Reputation: 28372
All descriptions of links referenced in the question below are from 2021/05/31.
I have trained a deep Q network following the version of the TF Agents tutorial on a custom problem. Now I would like to feed it some hand-crafted observations to see what actions it recommends. I have some utility functions for creating these feature vectors that I use in my PyEnvironment. However, I am not sure how to convert these bits to feed into the network.
What I would like to have is something like the following:
My environment has a stochastic component, so I want to manually modify the environment state rather than have the agent explicitly take a path through the environment.
To make progress on this question, I have been examining this tutorial on policies. It looks like, my use case might be similar to the section "Random TF Policy" or the one below on "Actor policies". However, in my use case I have a loaded agent and have Python (non TF) observation, time specs, and action specs. What is the ideal approach to drive my network to produce actions from these components?
Here is something I have tried:
saved_policy = tf.compat.v2.saved_model.load(policy_dir)
# get_feat_vector returns an numpy.ndarray
observation = tf.convert_to_tensor(state.get_feat_vector(), dtype=tf.float32)
time_step = ts.restart(observation)
action_step = saved_policy.action(time_step)
and the associated error message:
File "/home/---/.local/lib/python3.8/site-packages/tensorflow/python/saved_model/function_deserialization.py", line 267, in restored_function_body
raise ValueError(
ValueError: Could not find matching function to call loaded from the SavedModel.
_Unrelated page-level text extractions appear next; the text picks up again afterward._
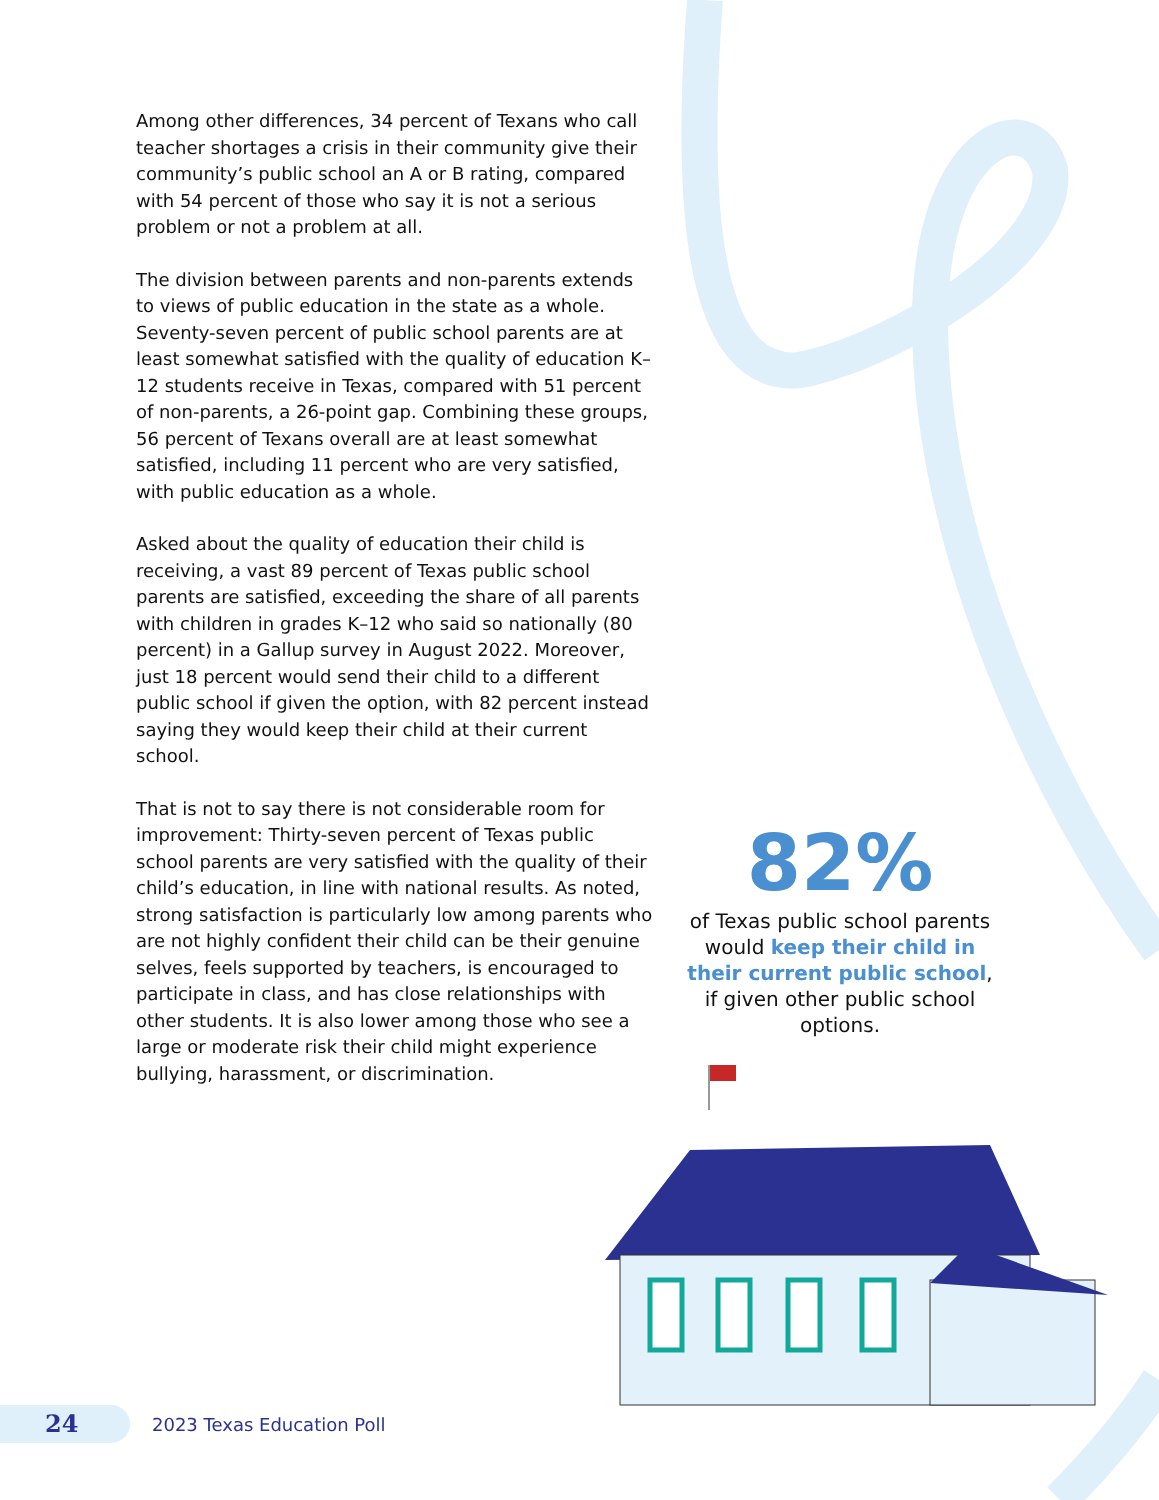Among other differences, 34 percent of Texans who call teacher shortages a crisis in their community give their community’s public school an A or B rating, compared with 54 percent of those who say it is not a serious problem or not a problem at all.
The division between parents and non-parents extends to views of public education in the state as a whole. Seventy-seven percent of public school parents are at least somewhat satisfied with the quality of education K–12 students receive in Texas, compared with 51 percent of non-parents, a 26-point gap. Combining these groups, 56 percent of Texans overall are at least somewhat satisfied, including 11 percent who are very satisfied, with public education as a whole.
Asked about the quality of education their child is receiving, a vast 89 percent of Texas public school parents are satisfied, exceeding the share of all parents with children in grades K–12 who said so nationally (80 percent) in a Gallup survey in August 2022. Moreover, just 18 percent would send their child to a different public school if given the option, with 82 percent instead saying they would keep their child at their current school.
That is not to say there is not considerable room for improvement: Thirty-seven percent of Texas public school parents are very satisfied with the quality of their child’s education, in line with national results. As noted, strong satisfaction is particularly low among parents who are not highly confident their child can be their genuine selves, feels supported by teachers, is encouraged to participate in class, and has close relationships with other students. It is also lower among those who see a large or moderate risk their child might experience bullying, harassment, or discrimination.
82%
of Texas public school parents would keep their child in their current public school, if given other public school options.
24
2023 Texas Education Poll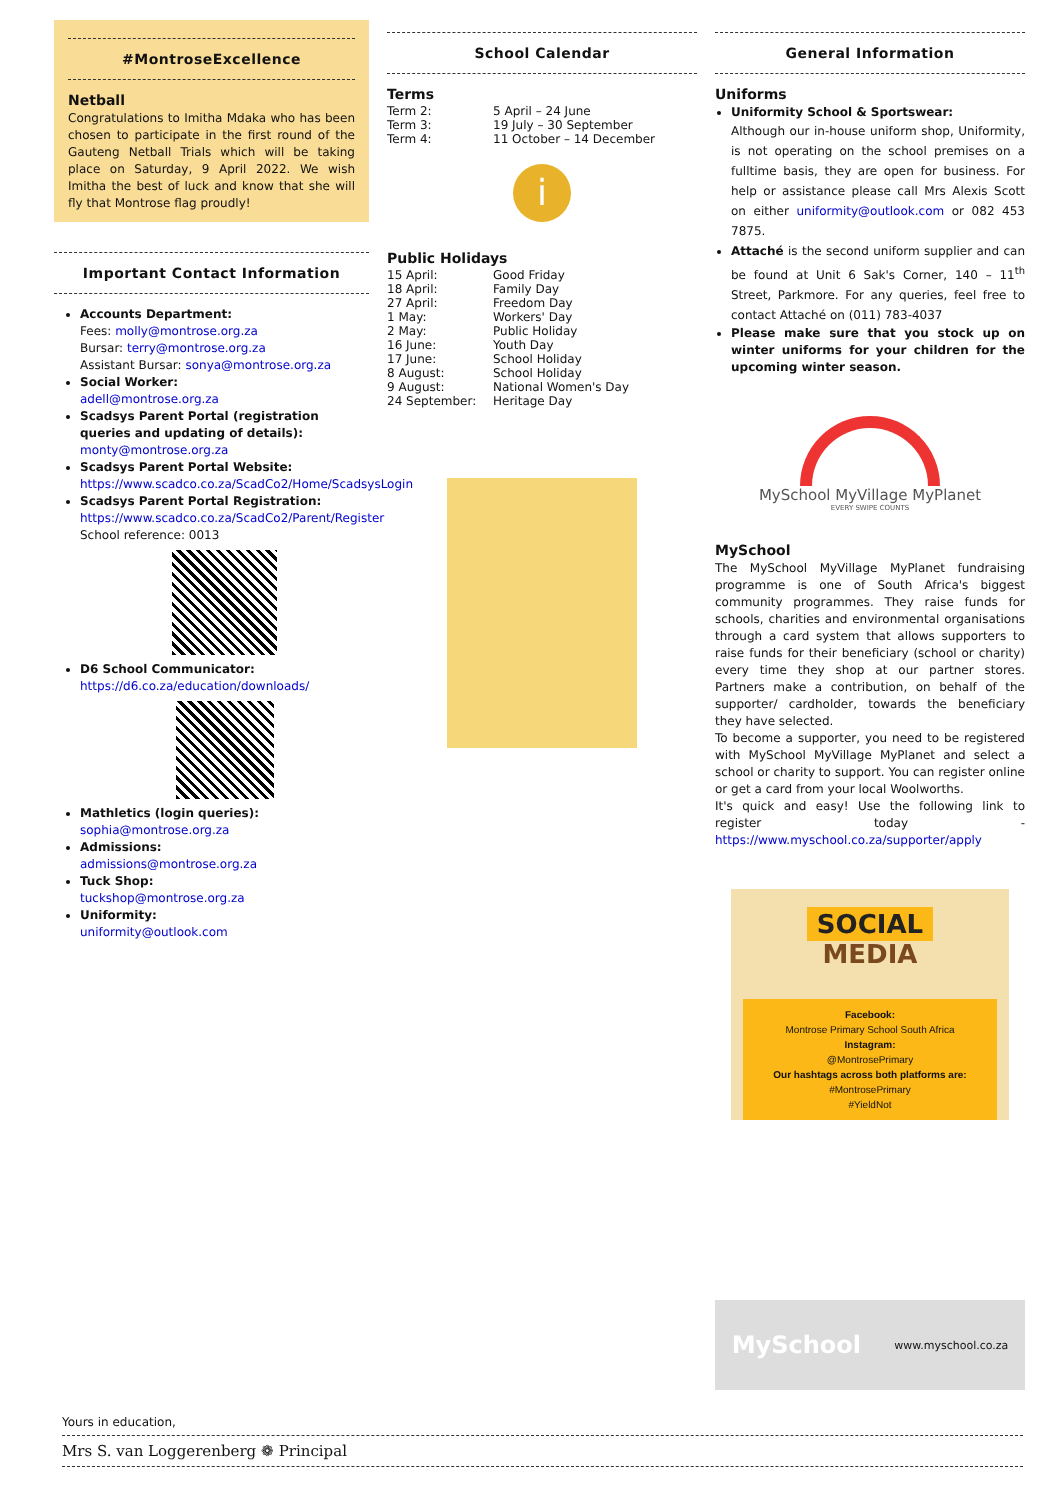#MontroseExcellence
Netball
Congratulations to Imitha Mdaka who has been chosen to participate in the first round of the Gauteng Netball Trials which will be taking place on Saturday, 9 April 2022. We wish Imitha the best of luck and know that she will fly that Montrose flag proudly!
Important Contact Information
Accounts Department:
Fees: molly@montrose.org.za
Bursar: terry@montrose.org.za
Assistant Bursar: sonya@montrose.org.za
Social Worker:
adell@montrose.org.za
Scadsys Parent Portal (registration queries and updating of details):
monty@montrose.org.za
Scadsys Parent Portal Website:
https://www.scadco.co.za/ScadCo2/Home/ScadsysLogin
Scadsys Parent Portal Registration:
https://www.scadco.co.za/ScadCo2/Parent/Register
School reference: 0013
D6 School Communicator:
https://d6.co.za/education/downloads/
Mathletics (login queries):
sophia@montrose.org.za
Admissions:
admissions@montrose.org.za
Tuck Shop:
tuckshop@montrose.org.za
Uniformity:
uniformity@outlook.com
School Calendar
Terms
Term 2: 5 April – 24 June
Term 3: 19 July – 30 September
Term 4: 11 October – 14 December
i
Public Holidays
15 April: Good Friday
18 April: Family Day
27 April: Freedom Day
1 May: Workers' Day
2 May: Public Holiday
16 June: Youth Day
17 June: School Holiday
8 August: School Holiday
9 August: National Women's Day
24 September: Heritage Day
General Information
Uniforms
Uniformity School & Sportswear:
Although our in-house uniform shop, Uniformity, is not operating on the school premises on a fulltime basis, they are open for business. For help or assistance please call Mrs Alexis Scott on either uniformity@outlook.com or 082 453 7875.
Attaché is the second uniform supplier and can be found at Unit 6 Sak's Corner, 140 – 11<sup>th</sup> Street, Parkmore. For any queries, feel free to contact Attaché on (011) 783-4037
Please make sure that you stock up on winter uniforms for your children for the upcoming winter season.
MySchool MyVillage MyPlanet
EVERY SWIPE COUNTS
MySchool
The MySchool MyVillage MyPlanet fundraising programme is one of South Africa's biggest community programmes. They raise funds for schools, charities and environmental organisations through a card system that allows supporters to raise funds for their beneficiary (school or charity) every time they shop at our partner stores. Partners make a contribution, on behalf of the supporter/ cardholder, towards the beneficiary they have selected.
To become a supporter, you need to be registered with MySchool MyVillage MyPlanet and select a school or charity to support. You can register online or get a card from your local Woolworths.
It's quick and easy! Use the following link to register today - https://www.myschool.co.za/supporter/apply
SOCIAL
MEDIA
Facebook:
Montrose Primary School South Africa
Instagram:
@MontrosePrimary
Our hashtags across both platforms are:
#MontrosePrimary
#YieldNot
MySchool www.myschool.co.za
Yours in education,
Mrs S. van Loggerenberg ❁ Principal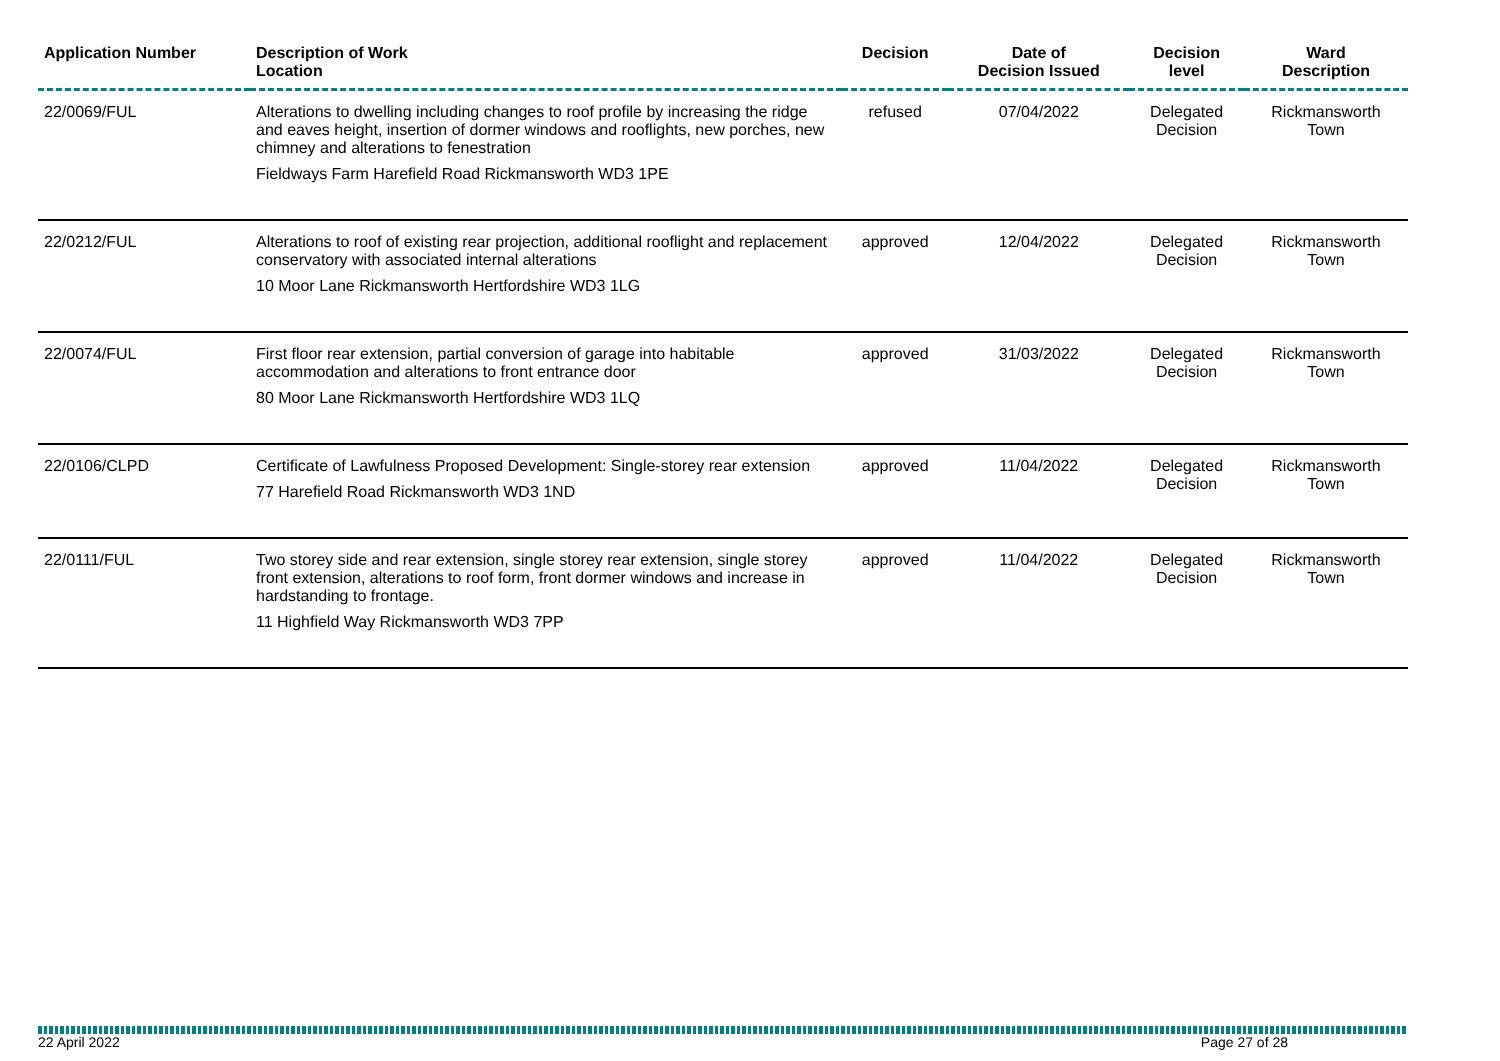| Application Number | Description of Work Location | Decision | Date of Decision Issued | Decision level | Ward Description |
| --- | --- | --- | --- | --- | --- |
| 22/0069/FUL | Alterations to dwelling including changes to roof profile by increasing the ridge and eaves height, insertion of dormer windows and rooflights, new porches, new chimney and alterations to fenestration Fieldways Farm Harefield Road Rickmansworth WD3 1PE | refused | 07/04/2022 | Delegated Decision | Rickmansworth Town |
| 22/0212/FUL | Alterations to roof of existing rear projection, additional rooflight and replacement conservatory with associated internal alterations 10 Moor Lane Rickmansworth Hertfordshire WD3 1LG | approved | 12/04/2022 | Delegated Decision | Rickmansworth Town |
| 22/0074/FUL | First floor rear extension, partial conversion of garage into habitable accommodation and alterations to front entrance door 80 Moor Lane Rickmansworth Hertfordshire WD3 1LQ | approved | 31/03/2022 | Delegated Decision | Rickmansworth Town |
| 22/0106/CLPD | Certificate of Lawfulness Proposed Development: Single-storey rear extension 77 Harefield Road Rickmansworth WD3 1ND | approved | 11/04/2022 | Delegated Decision | Rickmansworth Town |
| 22/0111/FUL | Two storey side and rear extension, single storey rear extension, single storey front extension, alterations to roof form, front dormer windows and increase in hardstanding to frontage. 11 Highfield Way Rickmansworth WD3 7PP | approved | 11/04/2022 | Delegated Decision | Rickmansworth Town |
22 April 2022 Page 27 of 28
Got:
Positional arguments (2 total):
* TimeStep(step_type=<tf.Tensor 'time_step:0' shape=() dtype=int32>, reward=<tf.Tensor 'time_step_1:0' shape=() dtype=float32>, discount=<tf.Tensor 'time_step_2:0' shape=() dtype=float32>, observation=<tf.Tensor 'time_step_3:0' shape=(170,) dtype=float32>)
* ()
Keyword arguments: {}
Expected these arguments to match one of the following 2 option(s):
Option 1:
Positional arguments (2 total):
* TimeStep(step_type=TensorSpec(shape=(None,), dtype=tf.int32, name='step_type'), reward=TensorSpec(shape=(None,), dtype=tf.float32, name='reward'), discount=TensorSpec(shape=(None,), dtype=tf.float32, name='discount'), observation=TensorSpec(shape=(None, 170), dtype=tf.float32, name='observation'))
* ()
Keyword arguments: {}
Option 2:
Positional arguments (2 total):
* TimeStep(step_type=TensorSpec(shape=(None,), dtype=tf.int32, name='time_step/step_type'), reward=TensorSpec(shape=(None,), dtype=tf.float32, name='time_step/reward'), discount=TensorSpec(shape=(None,), dtype=tf.float32, name='time_step/discount'), observation=TensorSpec(shape=(None, 170), dtype=tf.float32, name='time_step/observation'))
* ()
Keyword arguments: {}
Upvotes: 2
Views: 333
Reputation: 815
I believe your problem might be with how you are loading and saving the model. TF-Agents recommends using the PolicySaver (see here). So maybe try running code like
tf_agent = ...
tf_policy_saver = policy_saver.PolicySaver(policy=tf_agent.policy)
... # train agent
tf_policy_saver.save(export_dir=policy_dir_path)
and then load and run the model with:
eager_py_policy = py_tf_eager_policy.SavedModelPyTFEagerPolicy(
policy_dir, env.time_step_spec(), env.action_spec())
policy_state = eager_py_policy.get_initial_state(1)
time_step = env.reset()
action_step = eager_py_policy.action(time_step, policy_state)
time_step = env.step(action_step.action)
policy_state = action_step.state
Or whatever manual thing you want to do with the environment and observations.
Upvotes: 2